Followers

Sunday 19 August 2018

Goodbye and thank you Aretha

Perfomers I've admired all my life keep pegging out on me. I guess that's what happens as you get older - if you're lucky enough to stick around long enough. Oldies like me, we all have our own individual lists, I'm sure. But...

Goddammit, she was good. 
 
OK, some of the comparative statements in tributes are ludicrous. "The greatest singer ever.." "Maria Callas and her..." Really, what's the point? She was herself.
 
Someone put his finger right on it. She carried forward in her voice the power of Afro-American suffering and hope, as it was realised in southern church music. Like Ray Charles, her voice brought gospel and blues together.

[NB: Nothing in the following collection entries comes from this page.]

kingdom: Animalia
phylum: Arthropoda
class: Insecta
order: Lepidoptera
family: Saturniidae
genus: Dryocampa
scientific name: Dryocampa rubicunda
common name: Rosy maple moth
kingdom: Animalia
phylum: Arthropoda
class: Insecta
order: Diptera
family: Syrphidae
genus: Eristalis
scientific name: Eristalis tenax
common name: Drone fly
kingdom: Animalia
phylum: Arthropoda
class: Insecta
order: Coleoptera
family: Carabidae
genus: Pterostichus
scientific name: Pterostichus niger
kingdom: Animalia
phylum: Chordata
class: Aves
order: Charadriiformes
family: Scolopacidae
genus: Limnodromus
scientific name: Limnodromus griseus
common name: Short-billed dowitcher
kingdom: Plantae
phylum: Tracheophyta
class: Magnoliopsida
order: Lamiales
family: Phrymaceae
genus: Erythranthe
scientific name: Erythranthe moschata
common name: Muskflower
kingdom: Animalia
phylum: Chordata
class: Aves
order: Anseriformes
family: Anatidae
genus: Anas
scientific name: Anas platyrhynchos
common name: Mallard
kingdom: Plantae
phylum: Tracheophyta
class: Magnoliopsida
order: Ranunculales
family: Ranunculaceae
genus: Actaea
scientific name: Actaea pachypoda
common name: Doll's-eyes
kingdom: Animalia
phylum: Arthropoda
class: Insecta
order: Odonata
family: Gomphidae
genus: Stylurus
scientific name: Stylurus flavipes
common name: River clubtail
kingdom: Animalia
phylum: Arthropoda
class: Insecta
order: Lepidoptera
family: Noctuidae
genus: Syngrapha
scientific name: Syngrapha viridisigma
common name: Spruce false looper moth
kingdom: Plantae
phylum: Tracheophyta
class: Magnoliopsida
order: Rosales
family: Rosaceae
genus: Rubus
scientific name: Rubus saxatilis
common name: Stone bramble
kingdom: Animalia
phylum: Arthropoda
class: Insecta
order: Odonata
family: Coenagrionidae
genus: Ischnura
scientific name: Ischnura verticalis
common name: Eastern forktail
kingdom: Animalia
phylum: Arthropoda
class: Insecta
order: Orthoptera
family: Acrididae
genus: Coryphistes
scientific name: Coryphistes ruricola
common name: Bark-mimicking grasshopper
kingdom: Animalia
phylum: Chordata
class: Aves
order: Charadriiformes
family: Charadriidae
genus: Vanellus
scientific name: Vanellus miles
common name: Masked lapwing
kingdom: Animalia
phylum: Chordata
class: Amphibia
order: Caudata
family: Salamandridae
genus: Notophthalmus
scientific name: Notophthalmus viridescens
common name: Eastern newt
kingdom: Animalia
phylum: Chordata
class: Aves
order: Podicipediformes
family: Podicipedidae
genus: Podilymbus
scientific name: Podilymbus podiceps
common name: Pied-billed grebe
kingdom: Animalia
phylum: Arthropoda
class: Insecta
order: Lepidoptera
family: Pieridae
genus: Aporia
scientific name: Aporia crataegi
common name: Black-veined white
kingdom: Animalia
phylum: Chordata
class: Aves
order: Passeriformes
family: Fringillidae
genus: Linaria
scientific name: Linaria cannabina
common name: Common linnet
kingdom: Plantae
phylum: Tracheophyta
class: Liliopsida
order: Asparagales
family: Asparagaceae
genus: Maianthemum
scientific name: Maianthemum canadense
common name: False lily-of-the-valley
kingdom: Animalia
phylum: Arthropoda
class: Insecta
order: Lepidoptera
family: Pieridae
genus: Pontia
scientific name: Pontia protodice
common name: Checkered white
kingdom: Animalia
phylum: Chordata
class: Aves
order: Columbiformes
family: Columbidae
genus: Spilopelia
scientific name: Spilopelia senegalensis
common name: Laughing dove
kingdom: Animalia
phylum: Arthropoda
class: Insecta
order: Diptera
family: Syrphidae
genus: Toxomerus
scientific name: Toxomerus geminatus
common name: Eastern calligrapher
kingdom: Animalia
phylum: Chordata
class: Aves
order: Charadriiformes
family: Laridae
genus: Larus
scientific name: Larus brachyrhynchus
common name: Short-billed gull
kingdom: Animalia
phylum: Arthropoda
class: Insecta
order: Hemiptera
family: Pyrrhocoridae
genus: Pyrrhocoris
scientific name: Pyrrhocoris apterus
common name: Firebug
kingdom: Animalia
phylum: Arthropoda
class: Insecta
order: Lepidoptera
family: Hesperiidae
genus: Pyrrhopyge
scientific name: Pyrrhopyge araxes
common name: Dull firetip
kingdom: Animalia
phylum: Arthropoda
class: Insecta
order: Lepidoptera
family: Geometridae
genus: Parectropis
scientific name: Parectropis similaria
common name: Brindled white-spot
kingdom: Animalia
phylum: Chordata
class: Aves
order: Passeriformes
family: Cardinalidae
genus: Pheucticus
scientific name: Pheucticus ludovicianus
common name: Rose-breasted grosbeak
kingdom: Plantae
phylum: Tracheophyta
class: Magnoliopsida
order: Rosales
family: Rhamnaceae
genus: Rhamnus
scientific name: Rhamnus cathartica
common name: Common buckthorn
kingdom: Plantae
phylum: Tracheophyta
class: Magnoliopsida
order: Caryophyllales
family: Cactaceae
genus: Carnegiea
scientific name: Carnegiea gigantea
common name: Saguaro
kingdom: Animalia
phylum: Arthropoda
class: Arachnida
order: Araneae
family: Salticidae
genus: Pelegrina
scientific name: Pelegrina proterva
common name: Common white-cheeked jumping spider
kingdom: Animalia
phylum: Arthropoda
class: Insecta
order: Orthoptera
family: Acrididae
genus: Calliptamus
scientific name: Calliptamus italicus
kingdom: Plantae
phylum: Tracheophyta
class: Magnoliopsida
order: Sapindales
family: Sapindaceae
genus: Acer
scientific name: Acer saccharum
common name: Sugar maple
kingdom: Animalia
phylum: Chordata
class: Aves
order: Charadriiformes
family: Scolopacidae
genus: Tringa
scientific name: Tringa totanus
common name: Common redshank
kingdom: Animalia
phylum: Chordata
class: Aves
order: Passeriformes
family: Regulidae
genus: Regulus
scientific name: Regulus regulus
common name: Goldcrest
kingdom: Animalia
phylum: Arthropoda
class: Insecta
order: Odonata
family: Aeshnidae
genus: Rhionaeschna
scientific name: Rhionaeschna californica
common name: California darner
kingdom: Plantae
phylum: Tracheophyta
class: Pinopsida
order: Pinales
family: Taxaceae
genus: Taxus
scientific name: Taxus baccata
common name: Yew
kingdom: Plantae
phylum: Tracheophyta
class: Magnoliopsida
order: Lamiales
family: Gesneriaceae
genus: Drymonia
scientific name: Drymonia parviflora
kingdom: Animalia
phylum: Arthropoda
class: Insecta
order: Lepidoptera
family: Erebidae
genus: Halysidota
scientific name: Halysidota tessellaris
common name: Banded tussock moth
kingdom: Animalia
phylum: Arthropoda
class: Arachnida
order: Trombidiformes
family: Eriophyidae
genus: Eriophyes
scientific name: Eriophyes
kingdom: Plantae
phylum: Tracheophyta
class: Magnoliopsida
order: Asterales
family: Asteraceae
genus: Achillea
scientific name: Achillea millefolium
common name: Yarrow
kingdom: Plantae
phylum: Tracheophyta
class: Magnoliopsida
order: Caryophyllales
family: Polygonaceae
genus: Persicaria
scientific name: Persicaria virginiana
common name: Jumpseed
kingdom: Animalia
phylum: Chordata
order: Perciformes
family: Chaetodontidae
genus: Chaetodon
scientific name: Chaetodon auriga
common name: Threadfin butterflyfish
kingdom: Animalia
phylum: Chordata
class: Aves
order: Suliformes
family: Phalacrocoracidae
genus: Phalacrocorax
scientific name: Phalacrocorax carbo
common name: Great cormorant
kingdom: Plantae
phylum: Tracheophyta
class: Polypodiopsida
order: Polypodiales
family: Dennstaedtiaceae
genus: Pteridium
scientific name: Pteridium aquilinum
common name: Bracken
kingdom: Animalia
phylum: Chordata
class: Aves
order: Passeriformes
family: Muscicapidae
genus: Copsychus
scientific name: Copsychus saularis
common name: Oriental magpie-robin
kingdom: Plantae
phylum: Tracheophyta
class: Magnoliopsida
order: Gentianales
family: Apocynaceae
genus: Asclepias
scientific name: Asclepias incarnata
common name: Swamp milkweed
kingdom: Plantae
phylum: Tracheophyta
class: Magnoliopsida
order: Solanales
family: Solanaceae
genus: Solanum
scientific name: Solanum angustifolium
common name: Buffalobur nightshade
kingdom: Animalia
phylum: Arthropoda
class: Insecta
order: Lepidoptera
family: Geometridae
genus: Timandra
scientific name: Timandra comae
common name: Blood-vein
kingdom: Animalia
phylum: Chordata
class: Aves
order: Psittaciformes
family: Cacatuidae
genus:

Some churchgoers disapproved of soul music for that very reason - they felt that sort of yearning passion was only for church. 
 
Soul music, the great secularizer of religious passion. No wonder she brought Obama to tears.
 
Soul music of her time can sound simple and repetitive in its sturctures and riffs. A lot of modern pop/rock music is much more varied and sophisticated. And that's part of the point. Simplicity. For me, it's the voice. She is singing directly and only to each of us - a quality only really great performers have. Ella Fitzgerald, say, or Miles Davis middle period.

And my, doesn't Aretha build it and take it on out? Listen, if you will, to the studio recording of "Respect" - such a powerful arrangement, great musicians, great backing singers. Then watch this 1967 live recording. The sound is really poor, the spirit triumphant. She's preaching. The audience are gone. Me too.